Witold Waszczykowski udzielił wywiadu w programie "Gość Radia ZET". Powiedział, że wizyta Donalda Trumpa w Polsce powinna zostać zorganizowana w terminie, który uwzględniałby kampanię wyborczą przed wyborami prezydenckimi 2020.
- Myślę, że to trzeba w tej chwili poważnie ustalić pod kątem być może właśnie kampanii wyborczej, bo przecież nie można ukrywać, że w kampanii wyborczej również wykorzystuje się od lat… Była przed laty taka tradycja, że w kampanii wyborczej nie realizowano takich wydarzeń, ale to już zostało dawno, z 20 lat temu zarzucone, ten obyczaj został zarzucony i w tej chwili właśnie często w kampaniach wyborczych organizuje się takie spotkanie - powiedział europoseł PiS.
Dopytywany stwierdził, że 3 maja 2020 roku mógłby być dobrym dniem na wizytę prezydenta USA Donalda Trumpa w Polsce.
- Ja przypomnę, że w 2011 r. zorganizowano w Polsce szczyt Partnerstwa Wschodniego z udziałem pani Merkel – we wrześniu trwała wtedy kampania wyborcza – praktycznie na kilka godzin tylko, żeby pani Merkel się pokazała w Warszawie i namaściła Donalda Tuska - powiedział Witold Waszczykowski.
>>> Małgorzata Kidawa-Błońska kandydatką na prezydenta Polski? Mówi, że ma pomysł na to, jak pokonać Andrzeja Dudę.
Ponadto europoseł PiS stwierdził, że obóz rządzący stawia sobie cel wygranie wiosennych wyborów prezydenckich już w pierwszej turze.
- Celem jest pierwsza tura. Mamy kandydata świetnie zorientowanego w polityce (Andrzej Duda - red.), tej, którą prezydent uprawia, odpowiada za problem bezpieczeństwa, politykę międzynarodową, obronności, jest bardzo znany, popularny w kraju, ma dobre kontakty zagraniczne. Uważam, że to są wszystko instrumenty, które powinny pozwolić wygrać to w pierwszej turze - powiedział Waszczykowski.
Gospodarz programu "Gość Radia ZET" zapytał polityka o to, czy jego zdaniem Donald Tusk wróci do polskiej polityki. Witold Waszczykowski powiedział wówczas, że były premier ma zostać szefem Europejskiej Partii Ludowej i jego zdaniem nie wróci do Polski.

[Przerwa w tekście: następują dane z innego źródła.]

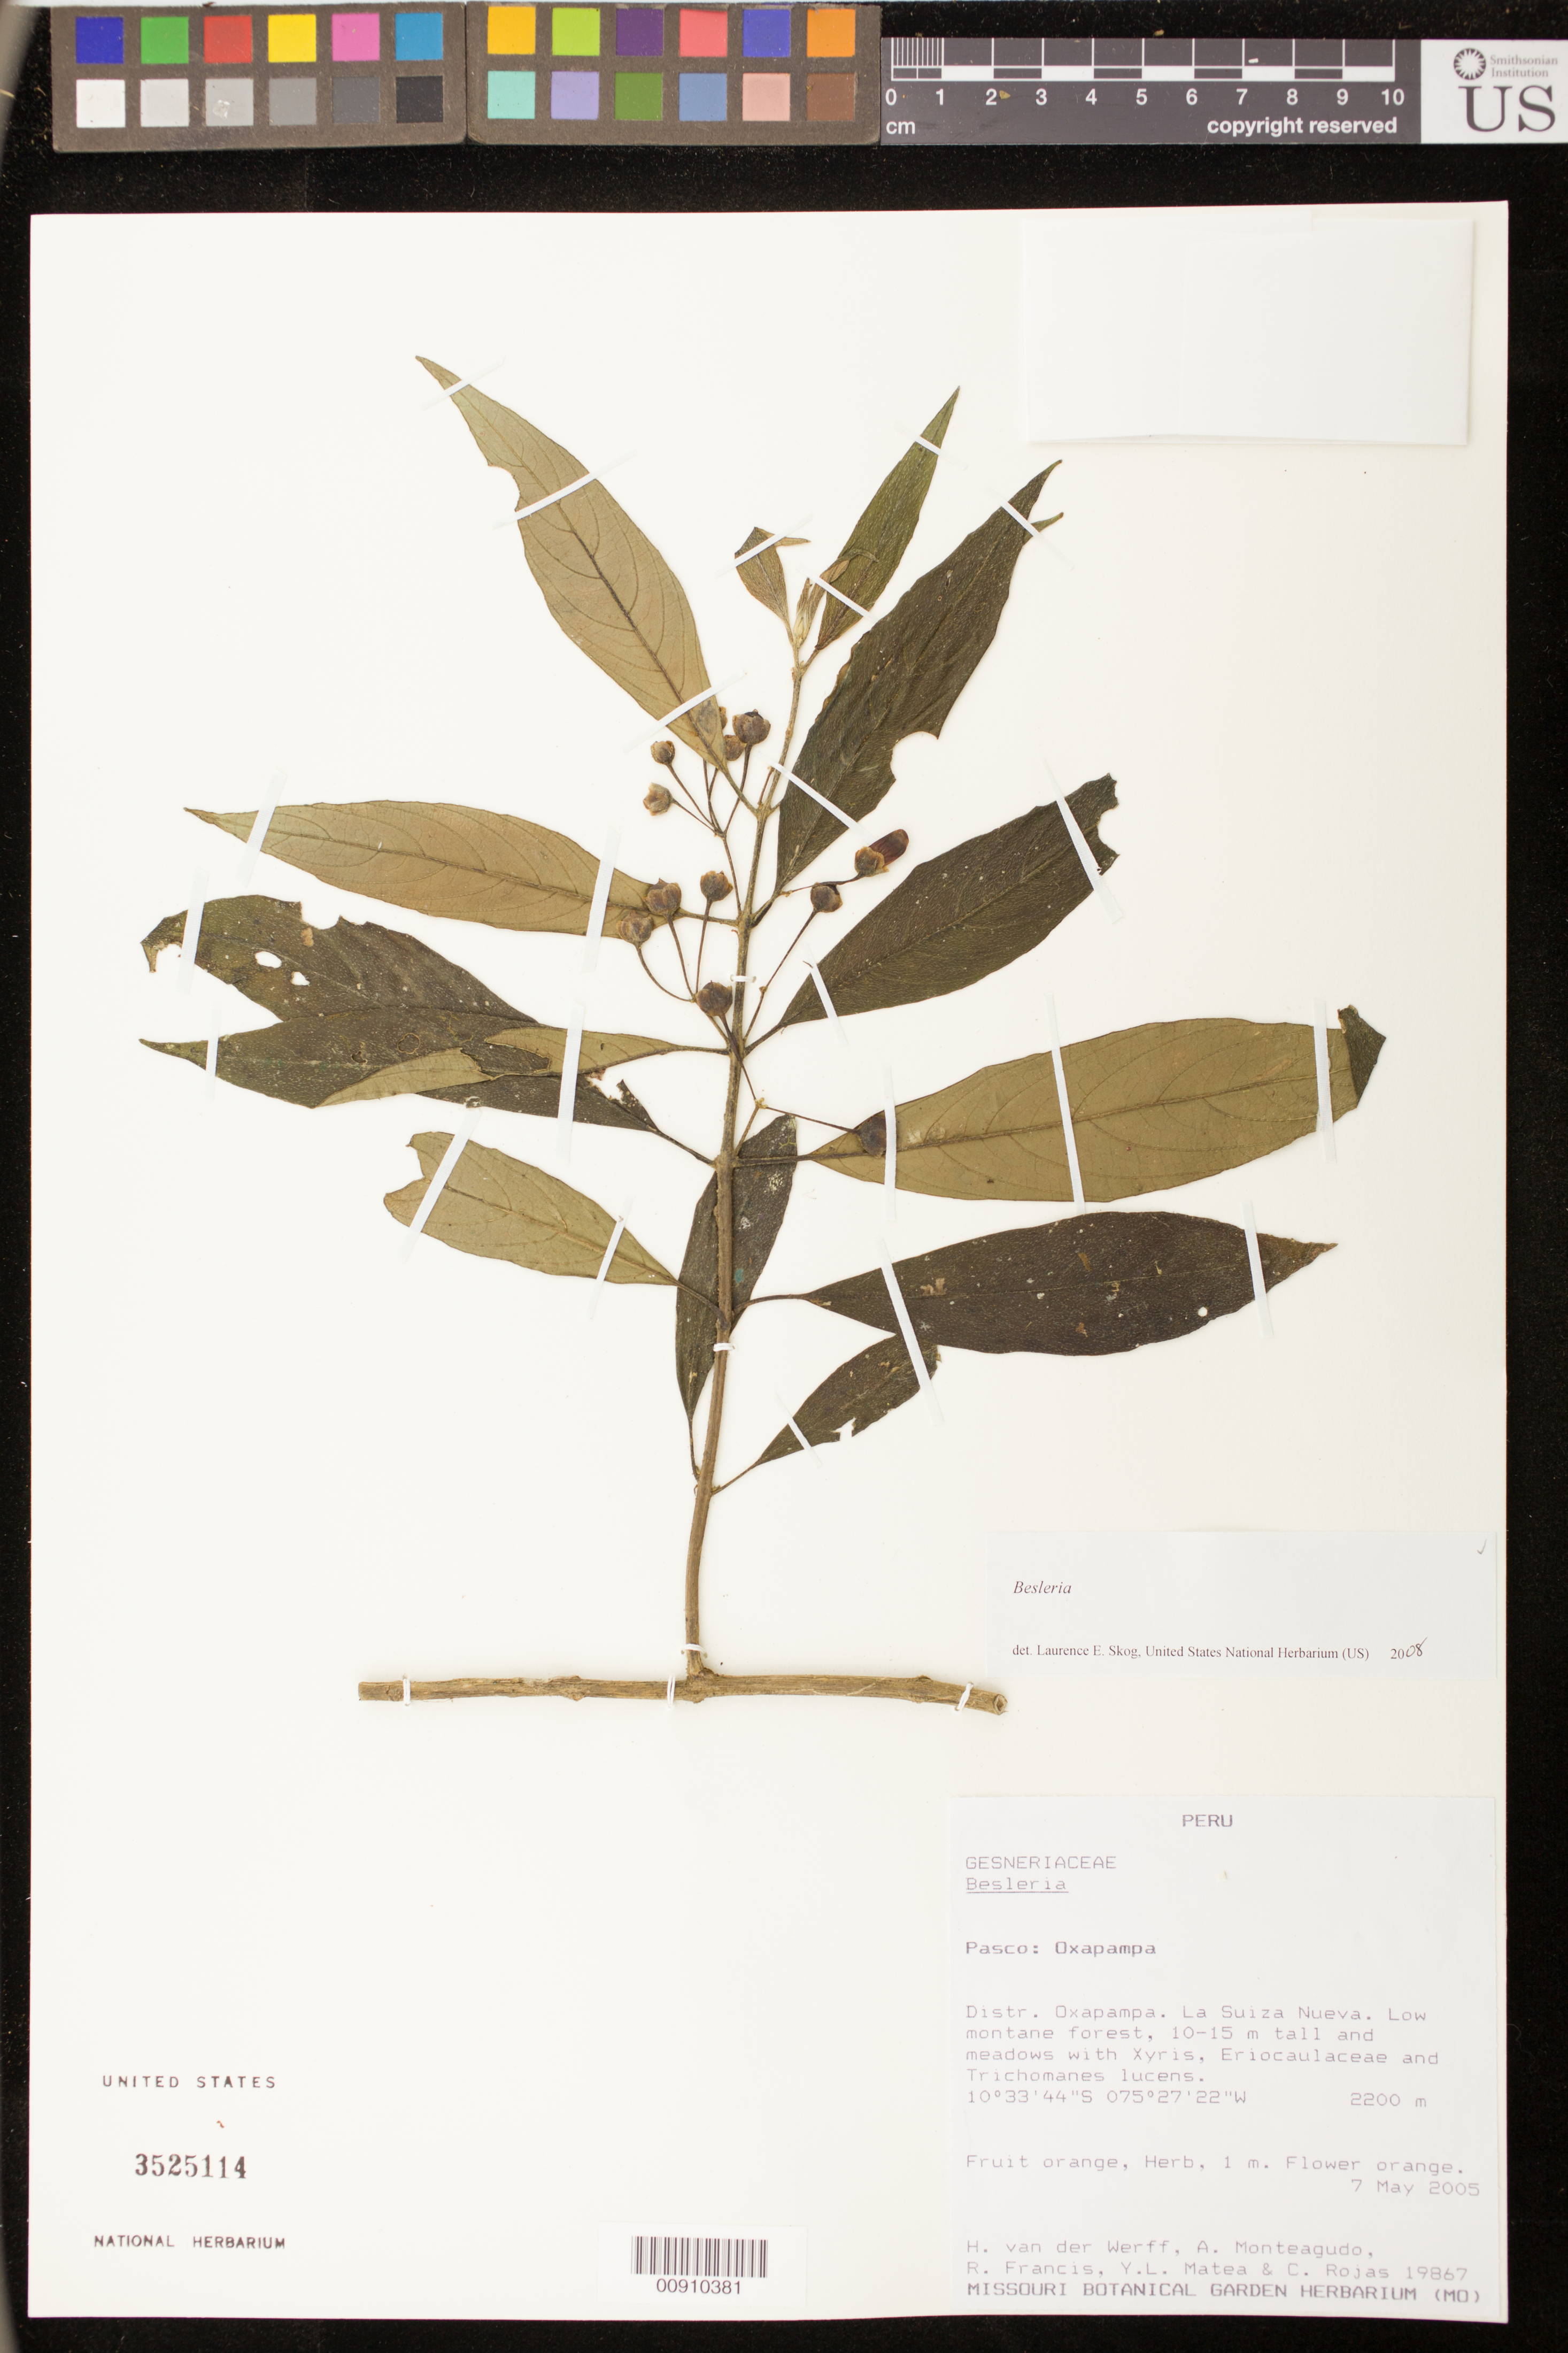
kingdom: Plantae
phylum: Tracheophyta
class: Magnoliopsida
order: Lamiales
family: Gesneriaceae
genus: Besleria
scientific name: Besleria sp.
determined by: Skog, Laurence E.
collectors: H. van der Werff & et al.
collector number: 19867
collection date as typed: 07 May 2005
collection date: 2005-05-07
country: Peru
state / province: Pasco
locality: Pasco: Oxapampa. Distr. Oxapampa. La Suiza Nueva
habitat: Low montane forest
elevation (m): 2200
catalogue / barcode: US 3525114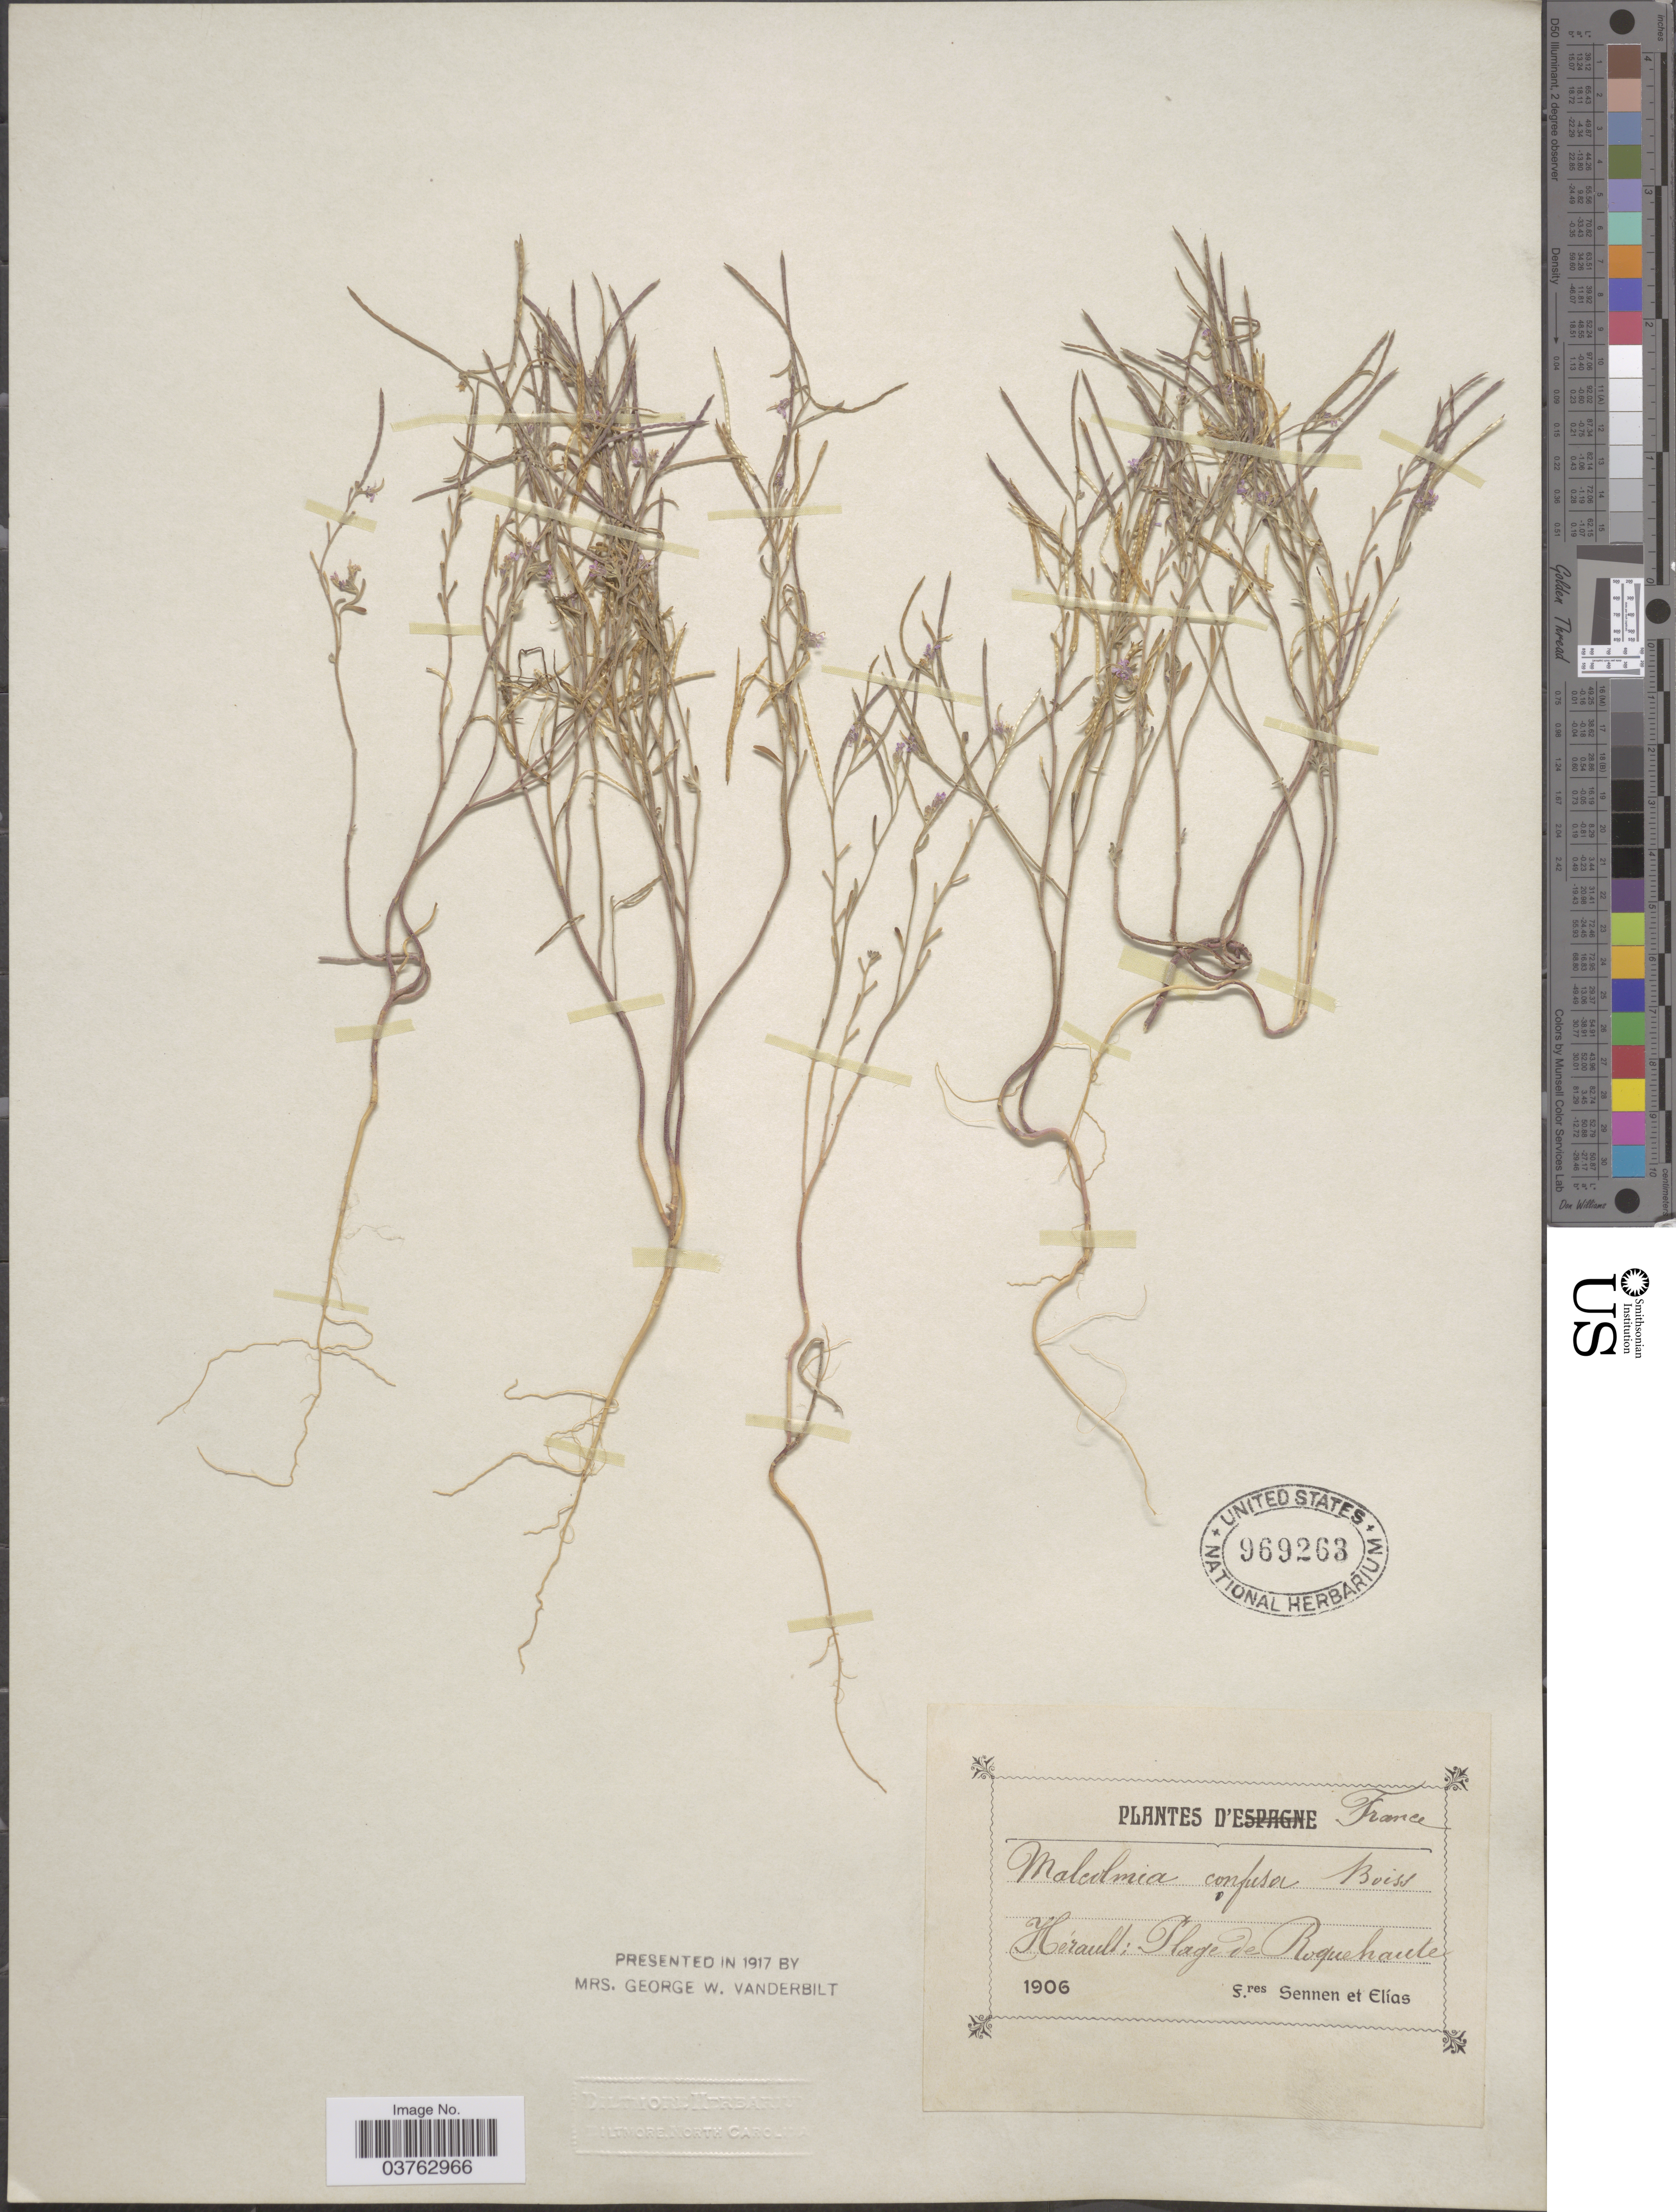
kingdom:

- Nie jest to wielkie prestiżowe stanowisko, ale pozwalałoby mu to funkcjonować w polityce europejskiej. Gdzieś na zapleczu raczej, bo przecież kto pamięta, kto tam był w poprzednich latach szefem EPL - powiedział były minister spraw zagranicznych.
Zapytany o to, czy Donald Tusk chce mierzyć wyżej, europoseł PiS odpowiedział:
- Ja myślę, że jest predestynowany do wszelkich związków haratania w gałę, więc tam na pewno by mógł. Natomiast ja nie sądzę, to jest chyba polityk – wszyscy już opowiadają – z dużym elektoratem negatywnym. Polacy źle odebrali to, że zrezygnował z urzędu premiera. On nie poszedł do Europy po zakończeniu kariery politycznej w Polsce. On po prostu porzucił stanowisko. Tak to jest odbierane w Polsce przez Polaków.